• _Extracted entries_:
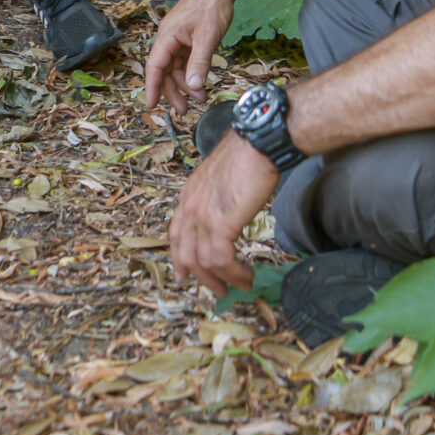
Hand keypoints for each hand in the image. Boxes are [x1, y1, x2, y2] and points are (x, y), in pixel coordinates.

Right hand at [145, 0, 236, 111]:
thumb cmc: (212, 5)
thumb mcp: (208, 37)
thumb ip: (199, 63)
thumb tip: (192, 85)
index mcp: (167, 36)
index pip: (154, 66)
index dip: (152, 87)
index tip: (152, 105)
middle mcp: (169, 37)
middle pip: (165, 70)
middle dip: (173, 91)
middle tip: (184, 110)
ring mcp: (178, 37)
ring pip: (176, 66)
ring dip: (186, 83)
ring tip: (200, 98)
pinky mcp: (188, 36)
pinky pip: (185, 59)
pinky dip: (192, 72)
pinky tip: (201, 82)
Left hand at [170, 134, 280, 292]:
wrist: (258, 144)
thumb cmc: (249, 154)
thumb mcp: (223, 178)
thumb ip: (218, 197)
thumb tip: (230, 213)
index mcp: (189, 195)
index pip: (176, 233)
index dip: (180, 257)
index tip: (185, 274)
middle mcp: (190, 206)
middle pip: (185, 253)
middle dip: (201, 277)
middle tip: (218, 290)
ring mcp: (202, 216)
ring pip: (203, 261)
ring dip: (222, 279)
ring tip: (239, 286)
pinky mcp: (219, 224)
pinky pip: (220, 260)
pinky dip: (234, 273)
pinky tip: (246, 276)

• _Exercise description_:
Take the stretch of lines above from the one containing "thumb mcp: (223, 178)" through the one containing "ring tip: (239, 286)" and repeat it exactly, adding no other line.

• _Exercise solution_:
thumb mcp: (223, 178)
thumb ip: (218, 197)
thumb tip: (230, 213)
index mcp: (189, 195)
index pip: (176, 233)
index dip: (180, 257)
index tip: (185, 274)
middle mcp: (190, 206)
middle pip: (185, 253)
middle dip: (201, 277)
middle tip: (218, 290)
ring mcp: (202, 216)
ring pip: (203, 261)
ring dip: (222, 279)
ring tip: (239, 286)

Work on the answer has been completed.